#### Work task
The answer must consist of every record below, reproduced exactly.

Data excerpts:
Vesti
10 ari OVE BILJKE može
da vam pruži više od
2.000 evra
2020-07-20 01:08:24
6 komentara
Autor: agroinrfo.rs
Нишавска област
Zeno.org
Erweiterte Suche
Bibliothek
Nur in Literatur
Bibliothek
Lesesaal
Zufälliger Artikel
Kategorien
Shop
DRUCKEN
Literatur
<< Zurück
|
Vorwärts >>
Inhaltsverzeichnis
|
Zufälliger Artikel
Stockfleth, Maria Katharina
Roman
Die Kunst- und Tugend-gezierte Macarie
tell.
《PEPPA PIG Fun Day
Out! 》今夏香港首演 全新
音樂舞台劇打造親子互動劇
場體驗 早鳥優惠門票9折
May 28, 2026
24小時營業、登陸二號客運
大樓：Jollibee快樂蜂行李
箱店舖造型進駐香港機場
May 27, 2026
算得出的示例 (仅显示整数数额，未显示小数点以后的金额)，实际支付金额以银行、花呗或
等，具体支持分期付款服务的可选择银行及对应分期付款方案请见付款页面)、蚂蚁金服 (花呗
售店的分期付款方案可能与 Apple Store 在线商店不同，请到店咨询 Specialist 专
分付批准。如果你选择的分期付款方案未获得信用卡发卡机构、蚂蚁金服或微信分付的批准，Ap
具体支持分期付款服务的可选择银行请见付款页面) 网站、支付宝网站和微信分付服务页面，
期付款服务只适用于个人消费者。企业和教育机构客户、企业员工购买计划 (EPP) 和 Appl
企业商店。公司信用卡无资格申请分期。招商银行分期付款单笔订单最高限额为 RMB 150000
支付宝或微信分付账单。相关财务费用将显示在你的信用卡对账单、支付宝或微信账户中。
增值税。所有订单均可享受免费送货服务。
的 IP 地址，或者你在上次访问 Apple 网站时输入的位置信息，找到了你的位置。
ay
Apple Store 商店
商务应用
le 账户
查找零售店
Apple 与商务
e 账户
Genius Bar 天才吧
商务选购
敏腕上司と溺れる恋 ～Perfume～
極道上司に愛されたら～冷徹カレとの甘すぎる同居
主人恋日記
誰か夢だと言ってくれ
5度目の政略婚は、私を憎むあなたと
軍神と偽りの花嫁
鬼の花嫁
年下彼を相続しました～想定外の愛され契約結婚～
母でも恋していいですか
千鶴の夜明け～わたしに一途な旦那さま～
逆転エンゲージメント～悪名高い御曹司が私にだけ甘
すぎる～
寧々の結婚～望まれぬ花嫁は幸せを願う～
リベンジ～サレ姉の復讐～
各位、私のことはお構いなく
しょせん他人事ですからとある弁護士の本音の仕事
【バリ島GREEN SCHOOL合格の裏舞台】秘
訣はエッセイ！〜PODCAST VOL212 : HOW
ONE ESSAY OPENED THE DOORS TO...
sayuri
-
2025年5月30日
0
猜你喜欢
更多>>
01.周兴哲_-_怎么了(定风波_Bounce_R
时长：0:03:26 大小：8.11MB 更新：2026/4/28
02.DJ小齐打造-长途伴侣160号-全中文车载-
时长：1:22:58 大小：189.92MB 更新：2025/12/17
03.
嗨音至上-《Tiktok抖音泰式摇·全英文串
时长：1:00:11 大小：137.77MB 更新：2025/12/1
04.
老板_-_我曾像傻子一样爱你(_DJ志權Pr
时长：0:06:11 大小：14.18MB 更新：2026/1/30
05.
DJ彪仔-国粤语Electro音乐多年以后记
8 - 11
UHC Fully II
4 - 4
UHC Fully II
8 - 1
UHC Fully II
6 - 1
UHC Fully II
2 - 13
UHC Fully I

#### Task answer
Vesti
10 ari OVE BILJKE može
da vam pruži više od
2.000 evra
2020-07-20 01:08:24
6 komentara
Autor: agroinrfo.rs
Нишавска област
Zeno.org
Erweiterte Suche
Bibliothek
Nur in Literatur
Bibliothek
Lesesaal
Zufälliger Artikel
Kategorien
Shop
DRUCKEN
Literatur
<< Zurück
|
Vorwärts >>
Inhaltsverzeichnis
|
Zufälliger Artikel
Stockfleth, Maria Katharina
Roman
Die Kunst- und Tugend-gezierte Macarie
tell.
《PEPPA PIG Fun Day
Out! 》今夏香港首演 全新
音樂舞台劇打造親子互動劇
場體驗 早鳥優惠門票9折
May 28, 2026
24小時營業、登陸二號客運
大樓：Jollibee快樂蜂行李
箱店舖造型進駐香港機場
May 27, 2026
算得出的示例 (仅显示整数数额，未显示小数点以后的金额)，实际支付金额以银行、花呗或
等，具体支持分期付款服务的可选择银行及对应分期付款方案请见付款页面)、蚂蚁金服 (花呗
售店的分期付款方案可能与 Apple Store 在线商店不同，请到店咨询 Specialist 专
分付批准。如果你选择的分期付款方案未获得信用卡发卡机构、蚂蚁金服或微信分付的批准，Ap
具体支持分期付款服务的可选择银行请见付款页面) 网站、支付宝网站和微信分付服务页面，
期付款服务只适用于个人消费者。企业和教育机构客户、企业员工购买计划 (EPP) 和 Appl
企业商店。公司信用卡无资格申请分期。招商银行分期付款单笔订单最高限额为 RMB 150000
支付宝或微信分付账单。相关财务费用将显示在你的信用卡对账单、支付宝或微信账户中。
增值税。所有订单均可享受免费送货服务。
的 IP 地址，或者你在上次访问 Apple 网站时输入的位置信息，找到了你的位置。
ay
Apple Store 商店
商务应用
le 账户
查找零售店
Apple 与商务
e 账户
Genius Bar 天才吧
商务选购
敏腕上司と溺れる恋 ～Perfume～
極道上司に愛されたら～冷徹カレとの甘すぎる同居
主人恋日記
誰か夢だと言ってくれ
5度目の政略婚は、私を憎むあなたと
軍神と偽りの花嫁
鬼の花嫁
年下彼を相続しました～想定外の愛され契約結婚～
母でも恋していいですか
千鶴の夜明け～わたしに一途な旦那さま～
逆転エンゲージメント～悪名高い御曹司が私にだけ甘
すぎる～
寧々の結婚～望まれぬ花嫁は幸せを願う～
リベンジ～サレ姉の復讐～
各位、私のことはお構いなく
しょせん他人事ですからとある弁護士の本音の仕事
【バリ島GREEN SCHOOL合格の裏舞台】秘
訣はエッセイ！〜PODCAST VOL212 : HOW
ONE ESSAY OPENED THE DOORS TO...
sayuri
-
2025年5月30日
0
猜你喜欢
更多>>
01.周兴哲_-_怎么了(定风波_Bounce_R
时长：0:03:26 大小：8.11MB 更新：2026/4/28
02.DJ小齐打造-长途伴侣160号-全中文车载-
时长：1:22:58 大小：189.92MB 更新：2025/12/17
03.
嗨音至上-《Tiktok抖音泰式摇·全英文串
时长：1:00:11 大小：137.77MB 更新：2025/12/1
04.
老板_-_我曾像傻子一样爱你(_DJ志權Pr
时长：0:06:11 大小：14.18MB 更新：2026/1/30
05.
DJ彪仔-国粤语Electro音乐多年以后记
8 - 11
UHC Fully II
4 - 4
UHC Fully II
8 - 1
UHC Fully II
6 - 1
UHC Fully II
2 - 13
UHC Fully I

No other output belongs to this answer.